Horacio Rodríguez Larreta se encuentra en plena etapa de planificación de su candidatura a la Jefatura de Gobierno de la Ciudad de Buenos Aires, con miras a las elecciones de 2027. A medida que avanza en su estrategia, el exalcalde y actual legislador porteño ha comenzado a establecer vínculos con sectores del radicalismo y del peronismo no kirchnerista. Esta búsqueda de alianzas responde a la necesidad de conformar un frente electoral que se posicione como una alternativa sólida frente a fuerzas como el PRO, La Libertad Avanza y el sector más alineado al kirchnerismo dentro del Partido Justicialista.
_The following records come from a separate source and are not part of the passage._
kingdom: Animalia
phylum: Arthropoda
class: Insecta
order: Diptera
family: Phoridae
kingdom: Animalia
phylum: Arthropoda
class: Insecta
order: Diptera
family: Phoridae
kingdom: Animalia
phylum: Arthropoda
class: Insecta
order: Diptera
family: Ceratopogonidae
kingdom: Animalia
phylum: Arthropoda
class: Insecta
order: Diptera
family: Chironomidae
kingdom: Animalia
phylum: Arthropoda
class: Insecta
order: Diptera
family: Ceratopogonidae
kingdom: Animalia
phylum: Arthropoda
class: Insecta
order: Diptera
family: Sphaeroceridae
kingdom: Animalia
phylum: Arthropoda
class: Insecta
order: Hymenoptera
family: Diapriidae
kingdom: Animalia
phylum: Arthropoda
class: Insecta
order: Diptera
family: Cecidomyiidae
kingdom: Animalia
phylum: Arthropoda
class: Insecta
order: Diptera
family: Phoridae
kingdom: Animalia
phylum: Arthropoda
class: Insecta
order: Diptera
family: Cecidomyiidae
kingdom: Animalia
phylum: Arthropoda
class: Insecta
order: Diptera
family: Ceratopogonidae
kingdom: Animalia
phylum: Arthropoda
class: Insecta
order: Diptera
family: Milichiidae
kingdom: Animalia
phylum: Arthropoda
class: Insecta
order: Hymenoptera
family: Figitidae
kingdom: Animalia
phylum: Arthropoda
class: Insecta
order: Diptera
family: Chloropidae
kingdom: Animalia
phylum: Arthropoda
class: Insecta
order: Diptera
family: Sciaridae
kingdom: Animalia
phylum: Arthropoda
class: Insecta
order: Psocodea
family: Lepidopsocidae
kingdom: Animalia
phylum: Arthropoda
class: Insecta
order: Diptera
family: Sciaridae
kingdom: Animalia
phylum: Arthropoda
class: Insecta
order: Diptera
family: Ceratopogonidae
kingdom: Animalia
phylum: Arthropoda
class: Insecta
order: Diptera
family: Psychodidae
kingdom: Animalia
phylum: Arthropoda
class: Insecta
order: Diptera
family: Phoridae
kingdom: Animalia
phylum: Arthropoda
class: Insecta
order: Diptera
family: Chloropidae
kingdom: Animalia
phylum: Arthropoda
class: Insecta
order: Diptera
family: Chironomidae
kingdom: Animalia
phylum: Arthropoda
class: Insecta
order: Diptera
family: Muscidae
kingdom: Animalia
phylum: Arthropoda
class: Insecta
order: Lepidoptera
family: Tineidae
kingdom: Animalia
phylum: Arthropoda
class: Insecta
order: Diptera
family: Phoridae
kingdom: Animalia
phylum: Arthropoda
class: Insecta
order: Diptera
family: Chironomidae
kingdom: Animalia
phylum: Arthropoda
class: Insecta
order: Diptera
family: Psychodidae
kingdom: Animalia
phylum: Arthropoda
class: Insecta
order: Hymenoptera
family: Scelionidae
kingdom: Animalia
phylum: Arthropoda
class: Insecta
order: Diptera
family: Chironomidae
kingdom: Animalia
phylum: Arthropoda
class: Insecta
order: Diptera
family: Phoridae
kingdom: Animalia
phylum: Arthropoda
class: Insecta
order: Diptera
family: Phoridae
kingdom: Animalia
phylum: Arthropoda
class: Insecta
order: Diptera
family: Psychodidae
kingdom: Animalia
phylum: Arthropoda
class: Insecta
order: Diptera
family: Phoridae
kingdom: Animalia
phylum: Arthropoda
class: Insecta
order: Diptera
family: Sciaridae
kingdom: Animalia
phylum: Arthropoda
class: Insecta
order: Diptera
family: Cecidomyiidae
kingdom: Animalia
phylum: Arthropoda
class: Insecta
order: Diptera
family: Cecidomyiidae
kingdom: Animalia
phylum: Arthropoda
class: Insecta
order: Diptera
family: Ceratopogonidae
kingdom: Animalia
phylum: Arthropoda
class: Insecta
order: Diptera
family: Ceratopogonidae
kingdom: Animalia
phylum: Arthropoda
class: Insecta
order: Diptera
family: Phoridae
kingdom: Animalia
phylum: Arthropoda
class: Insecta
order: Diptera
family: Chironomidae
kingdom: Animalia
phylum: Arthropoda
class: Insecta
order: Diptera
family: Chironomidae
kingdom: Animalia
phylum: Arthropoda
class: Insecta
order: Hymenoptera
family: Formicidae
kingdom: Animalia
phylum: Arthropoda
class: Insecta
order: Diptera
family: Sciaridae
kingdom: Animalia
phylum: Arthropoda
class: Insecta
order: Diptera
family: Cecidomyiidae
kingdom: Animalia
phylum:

Larreta ha sido claro en su intención de retomar el cargo que ocupó durante dos mandatos consecutivos, dejando de lado, al menos por el momento, sus aspiraciones presidenciales. En cada entrevista, reafirma su compromiso de ser candidato a jefe de Gobierno, lo que demuestra su enfoque en el ámbito local y en las problemáticas que afectan a los ciudadanos porteños. Su consolidación política en la ciudad es un aspecto central de su estrategia, y se ha propuesto escuchar activamente las demandas de la población a través de encuentros regulares con los vecinos.
La iniciativa de Larreta incluye una serie de reuniones en las que toma nota de las inquietudes que los ciudadanos le expresan. Durante más de un año, ha estado en contacto con los porteños, llevando consigo una libreta en la que anota cada reclamo. Recientemente, expresó su insatisfacción con la gestión actual en temas como la higiene pública, señalando: "Falta gestión, sobra mugre". Este tipo de declaraciones reflejan su intención de resaltar las carencias en la administración actual y su deseo de retomar el control para abordar estos problemas.
El entorno de Larreta ha resaltado la importancia de contar con un equipo renovado y con jóvenes profesionales que apoyen su proyecto. De esta manera, el exalcalde busca cumplir con las promesas que quedaron pendientes durante su gestión anterior. En este sentido, ha presentado "Metrópolis" como su propuesta para transformar la ciudad en un nuevo mandato. Este plan contempla una serie de transformaciones que priorizarían el desarrollo de áreas postergadas, comenzando por el sur de la ciudad, donde la necesidad de inversión y atención es más urgente.
Para llevar a cabo su ambicioso plan, Larreta reconoce que debe ampliar su base electoral. En las últimas elecciones de mayo, su espacio logró un 8,24% de los votos, lo que lo posicionó en cuarto lugar, un resultado que consideran el punto de partida para crecer en el futuro. El objetivo es alcanzar un 15% en diciembre, lo que implicaría un crecimiento significativo en su apoyo popular. La reciente elección fue una oportunidad para medir la fuerza de su espacio político, en un contexto donde el gobierno nacional goza de popularidad, con Javier Milei anunciando reformas económicas que han captado la atención del electorado.
La situación política actual en Argentina se caracteriza por una fragmentación notable, donde distintos sectores buscan posicionarse ante un electorado que muestra un creciente descontento. La estrategia de Larreta de acercarse a la UCR y al peronismo no kirchnerista no solo es una jugada táctica, sino que refleja la necesidad de construir puentes en un escenario donde la polarización y la búsqueda de alternativas políticas son cada vez más evidentes. A medida que se acercan las elecciones, el exalcalde deberá demostrar su capacidad para unir fuerzas y ofrecer a los votantes una propuesta convincente que responda a sus necesidades y expectativas.
En un contexto donde las alianzas políticas son fundamentales, la habilidad de Larreta para negociar y articular con otros sectores será crucial para el éxito de su candidatura. A medida que se intensifican los preparativos para las elecciones de 2027, todos los ojos estarán sobre el exalcalde y su capacidad para materializar un proyecto que logre captar el apoyo de una ciudadanía cada vez más exigente y crítica.